Cosa accade se non viene presentata la dichiarazione

Se entro il 15 settembre 2026 il pensionato non presenta la ricostituzione reddituale, l’INPS procederà alla revoca definitiva delle prestazioni collegate al reddito riferite all’anno reddituale 2022.

Oltre alla perdita della prestazione, l’Istituto potrà recuperare le somme eventualmente corrisposte e risultate non dovute.

La revoca interessa anche i titolari di pensioni fino a 100 euro mensili, pur non essendo stata applicata nei loro confronti la trattenuta del 5%.

Il ruolo degli operatori

Per CAF, Patronati e consulenti previdenziali questa fase rappresenta un’attività particolarmente delicata.

È consigliabile:

  • verificare se il pensionato ha ricevuto la comunicazione dell’INPS;
  • controllare l’effettiva presentazione del modello RED relativo ai redditi 2022;
  • predisporre tempestivamente la domanda di ricostituzione reddituale nei casi di omissione;
  • ricordare ai beneficiari che il termine del 15 settembre 2026 è perentorio per evitare la revoca delle prestazioni.

In sintesi

La fase conclusiva della Campagna RED 2023 prevede un meccanismo progressivo: prima la sospensione della prestazione mediante trattenuta del 5%, poi, in assenza della dichiarazione reddituale, la revoca definitiva con recupero degli importi non spettanti.

Per questo motivo è essenziale che i pensionati interessati regolarizzino la propria posizione entro il 15 settembre 2026, presentando la domanda di ricostituzione reddituale e dichiarando i redditi percepiti nel 2022. Un intervento tempestivo consente di evitare la perdita delle prestazioni e le conseguenze economiche derivanti dal recupero delle somme eventualmente erogate.

La Campagna RED riguarda anche gli ex dipendenti pubblici?

Sì, ma non automaticamente.
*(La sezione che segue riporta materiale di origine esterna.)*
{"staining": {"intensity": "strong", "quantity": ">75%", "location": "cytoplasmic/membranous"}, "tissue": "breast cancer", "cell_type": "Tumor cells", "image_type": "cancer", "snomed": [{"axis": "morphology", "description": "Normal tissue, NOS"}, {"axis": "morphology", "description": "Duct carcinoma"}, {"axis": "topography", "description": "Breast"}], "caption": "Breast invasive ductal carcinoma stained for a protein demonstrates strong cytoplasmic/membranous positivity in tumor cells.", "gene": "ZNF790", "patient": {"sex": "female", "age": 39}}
La verifica reddituale interessa tutti i pensionati, compresi quelli provenienti dalle gestioni dell’ex INPDAP, solo se sono titolari di prestazioni pensionistiche collegate al reddito. Non è quindi la natura della pensione (pubblica o privata) a determinare l’obbligo dichiarativo, bensì la presenza di benefici economici subordinati ai limiti reddituali.